What the exercise asks:
With no images included, output each entry below exactly as it appears.

───── Data supplied

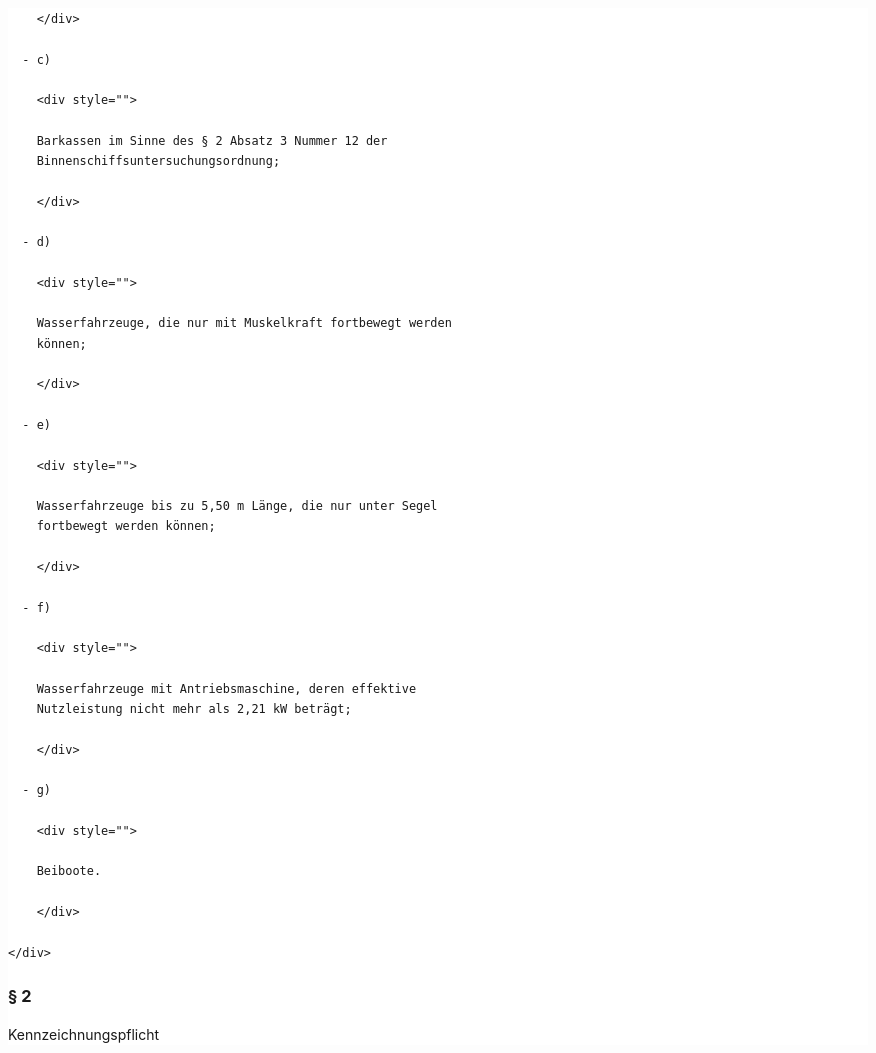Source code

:        </div>
    
      - c)
        
        <div style="">
        
        Barkassen im Sinne des § 2 Absatz 3 Nummer 12 der
        Binnenschiffsuntersuchungsordnung;
        
        </div>
    
      - d)
        
        <div style="">
        
        Wasserfahrzeuge, die nur mit Muskelkraft fortbewegt werden
        können;
        
        </div>
    
      - e)
        
        <div style="">
        
        Wasserfahrzeuge bis zu 5,50 m Länge, die nur unter Segel
        fortbewegt werden können;
        
        </div>
    
      - f)
        
        <div style="">
        
        Wasserfahrzeuge mit Antriebsmaschine, deren effektive
        Nutzleistung nicht mehr als 2,21 kW beträgt;
        
        </div>
    
      - g)
        
        <div style="">
        
        Beiboote.
        
        </div>
    
    </div>

</div>

</div>

</div>

</div>

<span id="BJNR022600995BJNE000405124.html"></span>

### § 2  
Kennzeichnungspflicht

<div>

──────────

Response to the task:
Source code

:        </div>
    
      - c)
        
        <div style="">
        
        Barkassen im Sinne des § 2 Absatz 3 Nummer 12 der
        Binnenschiffsuntersuchungsordnung;
        
        </div>
    
      - d)
        
        <div style="">
        
        Wasserfahrzeuge, die nur mit Muskelkraft fortbewegt werden
        können;
        
        </div>
    
      - e)
        
        <div style="">
        
        Wasserfahrzeuge bis zu 5,50 m Länge, die nur unter Segel
        fortbewegt werden können;
        
        </div>
    
      - f)
        
        <div style="">
        
        Wasserfahrzeuge mit Antriebsmaschine, deren effektive
        Nutzleistung nicht mehr als 2,21 kW beträgt;
        
        </div>
    
      - g)
        
        <div style="">
        
        Beiboote.
        
        </div>
    
    </div>

</div>

</div>

</div>

</div>

<span id="BJNR022600995BJNE000405124.html"></span>

### § 2  
Kennzeichnungspflicht

<div>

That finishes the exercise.